The New Republic has an article available summarizing what the author refers to as "demographic inversion" -- namely, middle- and upper-class residents choosing to live in the city, less affluent residents, including immigrants, going to the suburbs. As you might expect, Jane Jacobs comes up a few times.
I found this paragraph particularly striking:
Nor, in general, does the scourge of urban life in the 1970s and '80s: random street violence. True, the murder rates in cities like Chicago, Philadelphia, and Cleveland have climbed in the last few years, but this increase has been propelled in large part by gang- and drug-related violence. For the most part, middle-class people of all colors began to feel safe on the streets of urban America in the 1990s, and they still feel that way. The paralyzing fear that anyone of middle age can still recall vividly from the 1970s--that the shadowy figure passing by on a dark city street at night stands a good chance of being a mugger--is rare these days, and almost nonexistent among young people.

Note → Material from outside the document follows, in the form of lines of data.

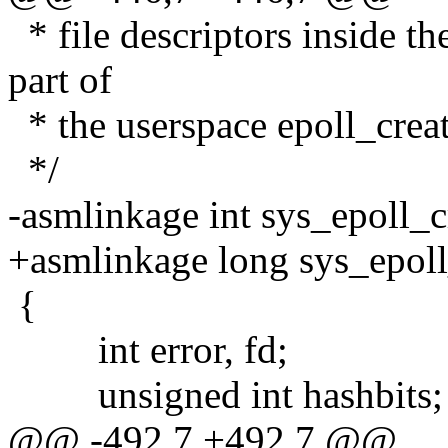
* file descriptors inside the
part of
* the userspace epoll_creat
*/
-asmlinkage int sys_epoll_cr
+asmlinkage long sys_epoll_
{
int error, fd;
unsigned int hashbits;
@@ -492,7 +492,7 @@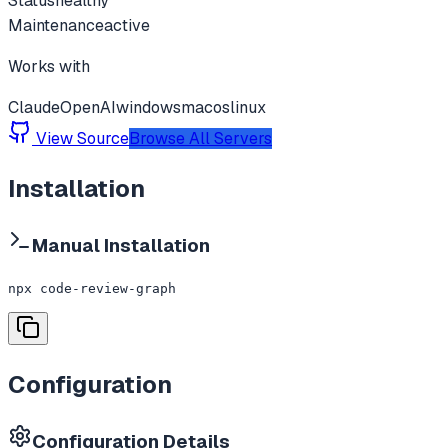
Status
healthy
Maintenance
active
Works with
Claude
OpenAI
windows
macos
linux
View Source
Browse All Servers
Installation
Manual Installation
npx code-review-graph
Configuration
Configuration Details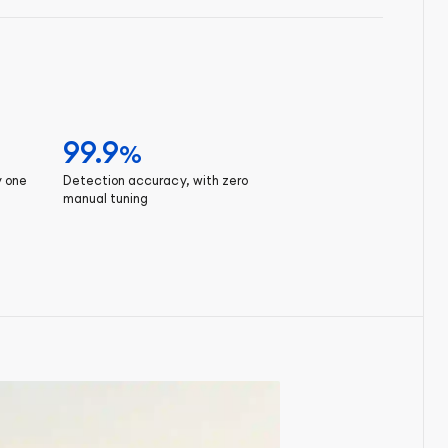
99.9
%
y one
Detection accuracy, with zero
manual tuning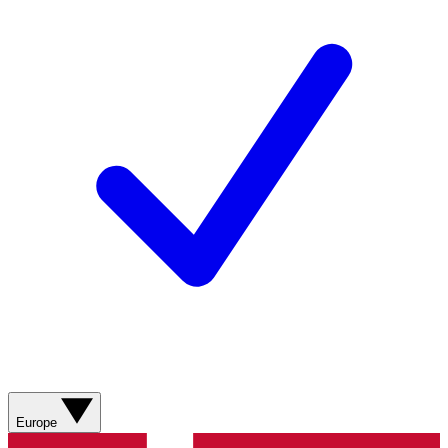
Europe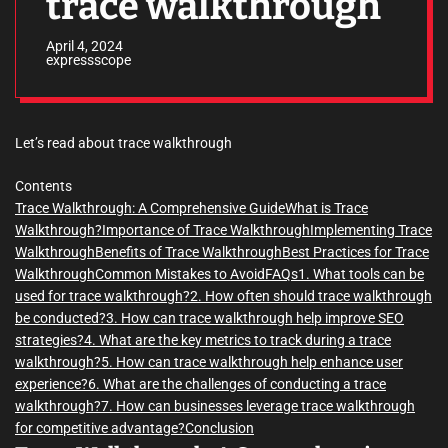
trace walkthrough
April 4, 2024
expressscope
Let’s read about trace walkthrough
Contents
Trace Walkthrough: A Comprehensive Guide
What is Trace
Walkthrough?
Importance of Trace Walkthrough
Implementing Trace
Walkthrough
Benefits of Trace Walkthrough
Best Practices for Trace
Walkthrough
Common Mistakes to Avoid
FAQs
1. What tools can be
used for trace walkthrough?
2. How often should trace walkthrough
be conducted?
3. How can trace walkthrough help improve SEO
strategies?
4. What are the key metrics to track during a trace
walkthrough?
5. How can trace walkthrough help enhance user
experience?
6. What are the challenges of conducting a trace
walkthrough?
7. How can businesses leverage trace walkthrough
for competitive advantage?
Conclusion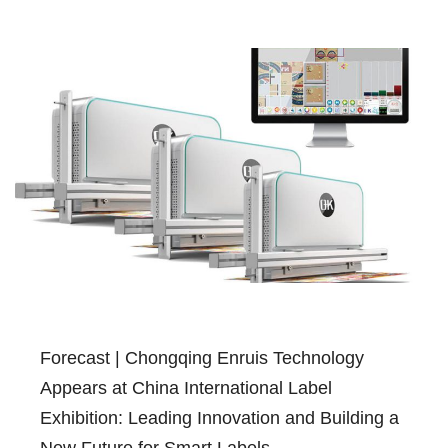
Forecast | Chongqing Enruis Technology
Appears at China International Label
Exhibition: Leading Innovation and Building a
New Future for Smart Labels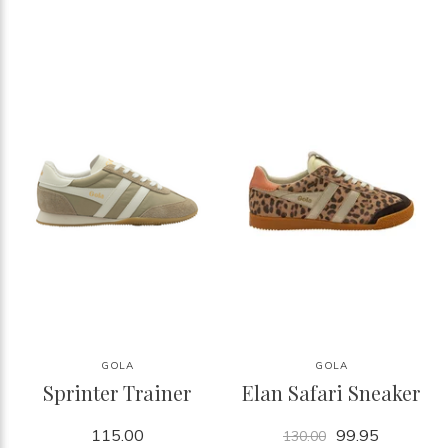
GOLA
GOLA
Sprinter Trainer
Elan Safari Sneaker
115.00
99.95
130.00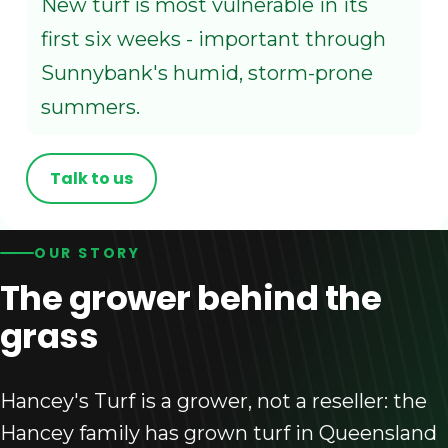
New turf is most vulnerable in its
first six weeks - important through
Sunnybank's humid, storm-prone
summers.
Talk to us
OUR STORY
The grower behind the
grass
Hancey's Turf is a grower, not a reseller: the
Hancey family has grown turf in Queensland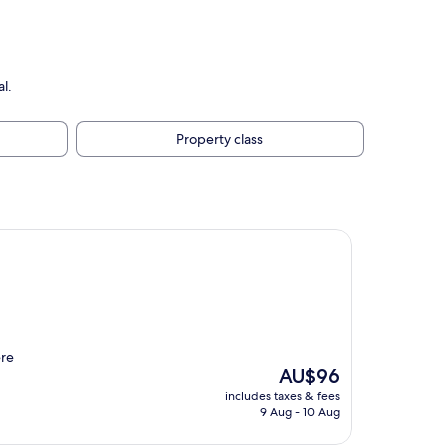
l.
Property class
ere
The
AU$96
price
includes taxes & fees
is
9 Aug - 10 Aug
AU$96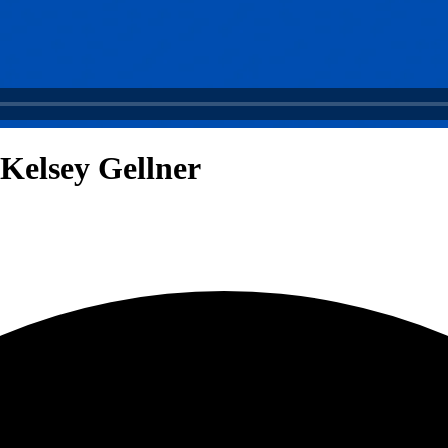
 Kelsey Gellner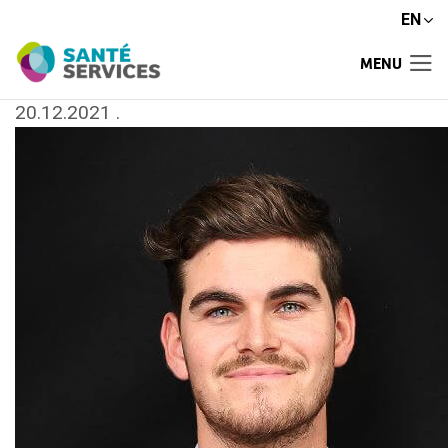
EN
MENU
20.12.2021
.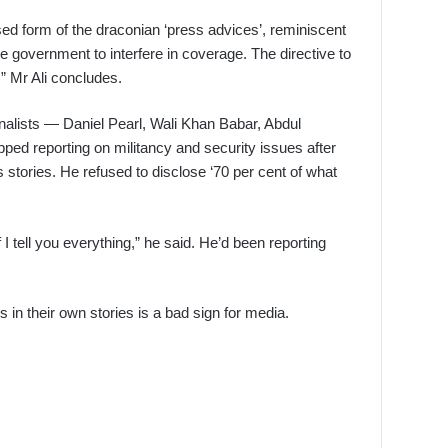
ed form of the draconian ‘press advices’, reminiscent
e government to interfere in coverage. The directive to
,” Mr Ali concludes.
rnalists — Daniel Pearl, Wali Khan Babar, Abdul
ed reporting on militancy and security issues after
 stories. He refused to disclose ‘70 per cent of what
f I tell you everything,” he said. He’d been reporting
s in their own stories is a bad sign for media.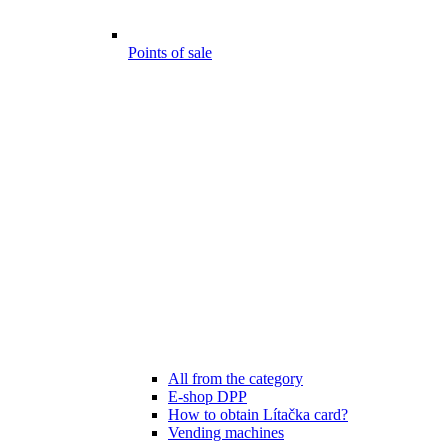
Points of sale
All from the category
E-shop DPP
How to obtain Lítačka card?
Vending machines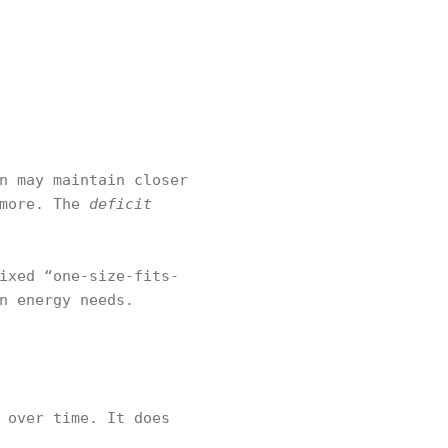
n may maintain closer
 more. The
deficit
ixed “one-size-fits-
n energy needs.
 over time. It does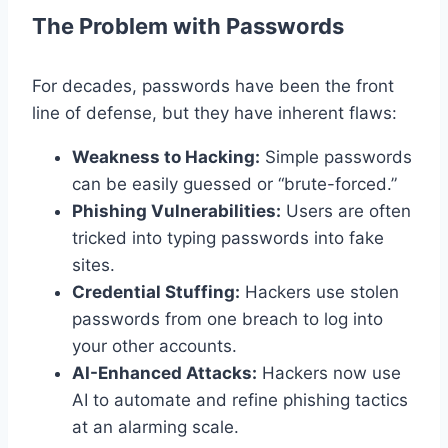
The Problem with Passwords
For decades, passwords have been the front
line of defense, but they have inherent flaws:
Weakness to Hacking:
Simple passwords
can be easily guessed or “brute-forced.”
Phishing Vulnerabilities:
Users are often
tricked into typing passwords into fake
sites.
Credential Stuffing:
Hackers use stolen
passwords from one breach to log into
your other accounts.
AI-Enhanced Attacks:
Hackers now use
AI to automate and refine phishing tactics
at an alarming scale.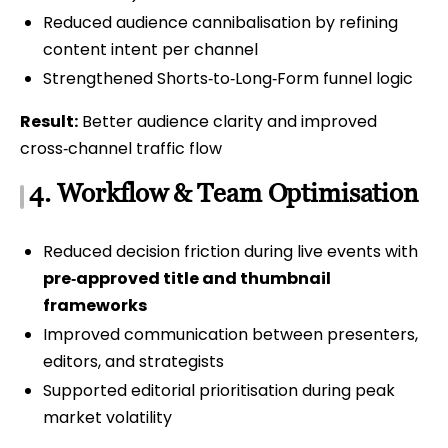
Reduced audience cannibalisation by refining
content intent per channel
Strengthened Shorts‑to‑Long‑Form funnel logic
Result:
Better audience clarity and improved
cross‑channel traffic flow
4. Workflow & Team Optimisation
Reduced decision friction during live events with
pre‑approved title and thumbnail
frameworks
Improved communication between presenters,
editors, and strategists
Supported editorial prioritisation during peak
market volatility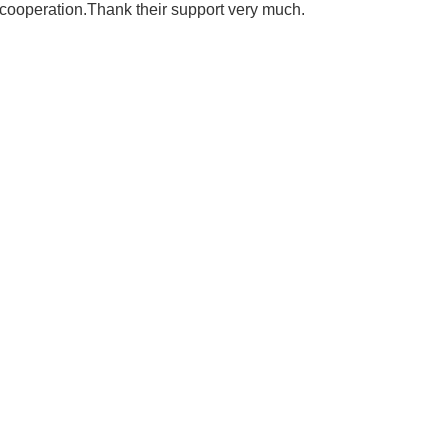
 cooperation.Thank their support very much.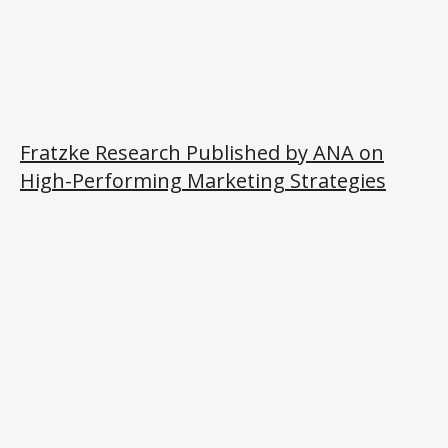
Fratzke Research Published by ANA on
High-Performing Marketing Strategies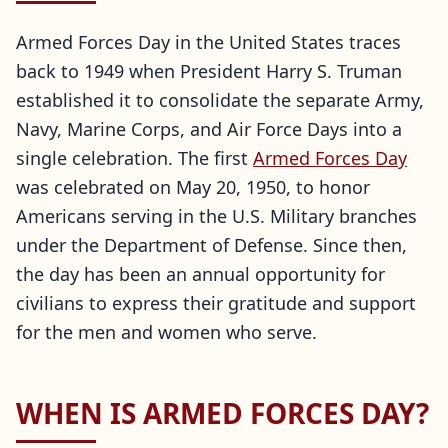
Armed Forces Day in the United States traces
back to 1949 when President Harry S. Truman
established it to consolidate the separate Army,
Navy, Marine Corps, and Air Force Days into a
single celebration. The first
Armed Forces Day
was celebrated on May 20, 1950, to honor
Americans serving in the U.S. Military branches
under the Department of Defense. Since then,
the day has been an annual opportunity for
civilians to express their gratitude and support
for the men and women who serve.
WHEN IS ARMED FORCES DAY?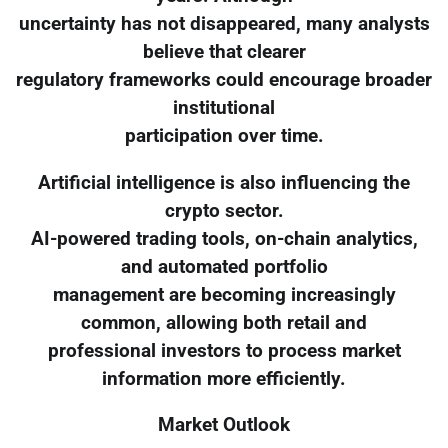
uncertainty has not disappeared, many analysts
believe that clearer
regulatory frameworks could encourage broader
institutional
participation over time.
Artificial intelligence is also influencing the
crypto sector.
AI-powered trading tools, on-chain analytics,
and automated portfolio
management are becoming increasingly
common, allowing both retail and
professional investors to process market
information more efficiently.
Market Outlook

By "young people" the author means "young professionals"; I would not go so far as to say that the majority of less affluent people, young or not, are no longer scared of crime. But if (and I would say it's quite an if) the author is right, fear of crime may also contribute to an inversion of stereotypes: the city as lively, wealthy, safe; the inner-ring suburbs as decrepit and desperate, where no one will hear you if you scream.
This assertion about fear of crime and the city reminded me of the the Atlantic piece which looked to link rising suburban crime with Section 8 vouchers (see a debunking of said article, via Randall Crane). It is possible that certain neighborhoods of certain cities will collect enough eyes on the street, and enough amenities, to establish a feeling of safety. The question then becomes, given the very different design of most suburbs, what steps can be taken to make them also feel safe -- which is not the same as actually being safe; but the feeling and the being are certainly related.